Abstract:The advances of sensor technology enable people to monitor air quality through widely distributed low-cost sensors. However, measurements from these sensors usually encounter high biases and require a calibration step to reach an acceptable performance in down-streaming analytical tasks. Most existing calibration methods calibrate one type of sensor at a time, which we call single-task calibration. Despite the popularity of this single-task schema, it may neglect interactions among calibration tasks of different sensors, which encompass underlying information to promote calibration performance.
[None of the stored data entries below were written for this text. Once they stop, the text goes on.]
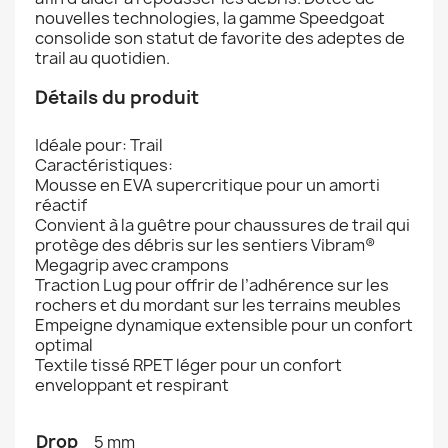
nouvelles technologies, la gamme Speedgoat
consolide son statut de favorite des adeptes de
trail au quotidien.
Détails du produit
Idéale pour: Trail
Caractéristiques:
Mousse en EVA supercritique pour un amorti
réactif
Convient à la guêtre pour chaussures de trail qui
protège des débris sur les sentiers Vibram®
Megagrip avec crampons
Traction Lug pour offrir de l’adhérence sur les
rochers et du mordant sur les terrains meubles
Empeigne dynamique extensible pour un confort
optimal
Textile tissé RPET léger pour un confort
enveloppant et respirant
Drop
5 mm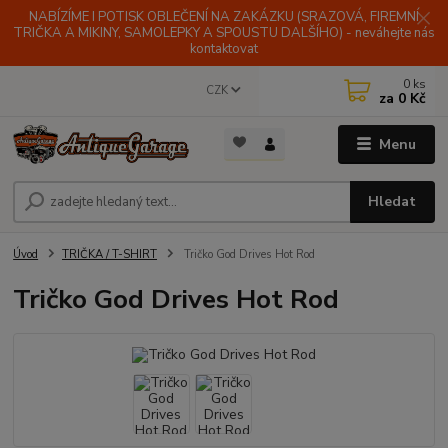
NABÍZÍME I POTISK OBLEČENÍ NA ZAKÁZKU (SRAZOVÁ, FIREMNÍ
TRIČKA A MIKINY, SAMOLEPKY A SPOUSTU DALŠÍHO) - neváhejte nás
kontaktovat
0
ks
CZK
za
0 Kč
Menu
Hledat
Úvod
TRIČKA / T-SHIRT
Tričko God Drives Hot Rod
Tričko God Drives Hot Rod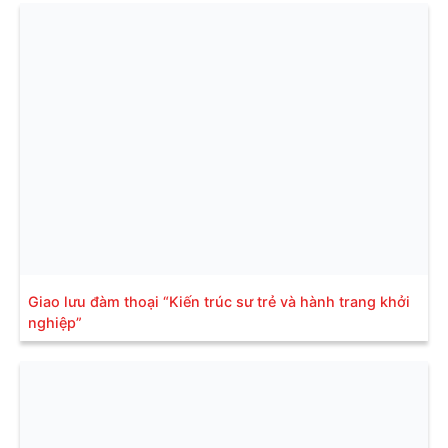
Giao lưu đàm thoại “Kiến trúc sư trẻ và hành trang khởi
nghiệp”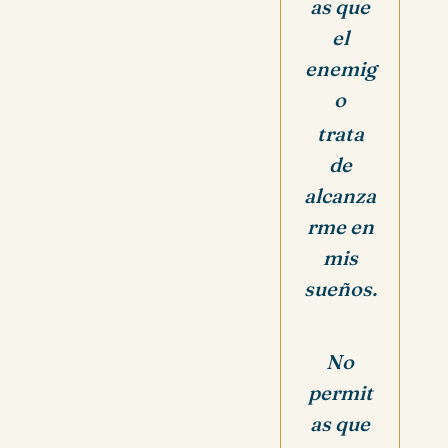
as que
el
enemig
o
trata
de
alcanza
rme
en
mis
sueños.
No
permit
as que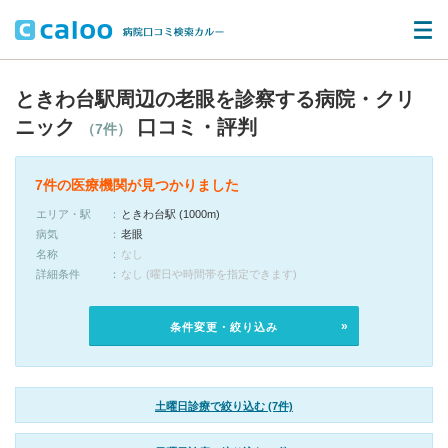
ときわ台駅周辺の老眼を診察する病院・クリ
ニック
口コミ・評判
（7件）
7件の医療機関が見つかりました
エリア・駅
ときわ台駅 (1000m)
病気
老眼
名称
なし
詳細条件
なし (曜日や時間帯を指定できます)
条件変更・絞り込み
土曜日診療で絞り込む (7件)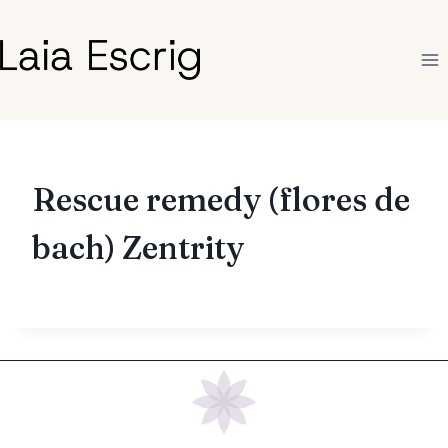
Saltar
al
contenido
Rescue remedy (flores de
bach) Zentrity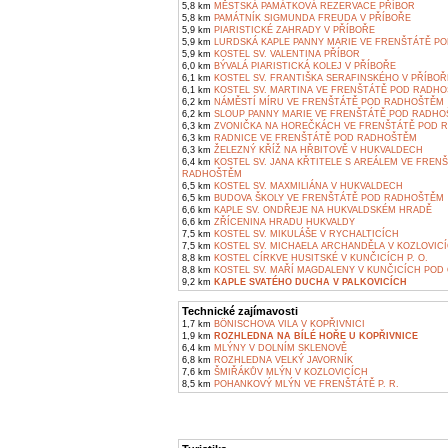
5,8 km
MĚSTSKÁ PAMÁTKOVÁ REZERVACE PŘÍBOR
5,8 km
PAMÁTNÍK SIGMUNDA FREUDA V PŘÍBOŘE
5,9 km
PIARISTICKÉ ZAHRADY V PŘÍBOŘE
5,9 km
LURDSKÁ KAPLE PANNY MARIE VE FRENŠTÁTĚ P
5,9 km
KOSTEL SV. VALENTINA PŘÍBOR
6,0 km
BÝVALÁ PIARISTICKÁ KOLEJ V PŘÍBOŘE
6,1 km
KOSTEL SV. FRANTIŠKA SERAFINSKÉHO V PŘÍBOŘ
6,1 km
KOSTEL SV. MARTINA VE FRENŠTÁTĚ POD RADH
6,2 km
NÁMĚSTÍ MÍRU VE FRENŠTÁTĚ POD RADHOŠTĚM
6,2 km
SLOUP PANNY MARIE VE FRENŠTÁTĚ POD RADH
6,3 km
ZVONIČKA NA HOREČKÁCH VE FRENŠTÁTĚ POD 
6,3 km
RADNICE VE FRENŠTÁTĚ POD RADHOŠTĚM
6,3 km
ŽELEZNÝ KŘÍŽ NA HŘBITOVĚ V HUKVALDECH
6,4 km
KOSTEL SV. JANA KŘTITELE S AREÁLEM VE FREN
RADHOŠTĚM
6,5 km
KOSTEL SV. MAXMILIÁNA V HUKVALDECH
6,5 km
BUDOVA ŠKOLY VE FRENŠTÁTĚ POD RADHOŠTĚM
6,6 km
KAPLE SV. ONDŘEJE NA HUKVALDSKÉM HRADĚ
6,6 km
ZŘÍCENINA HRADU HUKVALDY
7,5 km
KOSTEL SV. MIKULÁŠE V RYCHALTICÍCH
7,5 km
KOSTEL SV. MICHAELA ARCHANDĚLA V KOZLOVIC
8,8 km
KOSTEL CÍRKVE HUSITSKÉ V KUNČICÍCH P. O.
8,8 km
KOSTEL SV. MAŘÍ MAGDALENY V KUNČICÍCH POD
9,2 km
KAPLE SVATÉHO DUCHA V PALKOVICÍCH
Technické zajímavosti
1,7 km
BÖNISCHOVA VILA V KOPŘIVNICI
1,9 km
ROZHLEDNA NA BÍLÉ HOŘE U KOPŘIVNICE
6,4 km
MLÝNY V DOLNÍM SKLENOVĚ
6,8 km
ROZHLEDNA VELKÝ JAVORNÍK
7,6 km
ŠMIŘÁKŮV MLÝN V KOZLOVICÍCH
8,5 km
POHANKOVÝ MLÝN VE FRENŠTÁTĚ P. R.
In this paper, we propose a multi-task calibration network (MTNet) to calibrate multiple sensors (e.g., carbon monoxide and nitrogen oxide sensors) simultaneously, modeling the interactions among tasks. MTNet consists of a single shared module, and several task-specific modules. Specifically, in the shared module, we extend the multi-gate mixture-of-experts structure to harmonize the task conflicts and correlations among different tasks; in each task-specific module, we introduce a feature selection strategy to customize the input for the specific task. These improvements allow MTNet to learn interaction information shared across different tasks, and task-specific information for each calibration task as well. We evaluate MTNet on three real-world datasets and compare it with several established baselines. The experimental results demonstrate that MTNet achieves the state-of-the-art performance.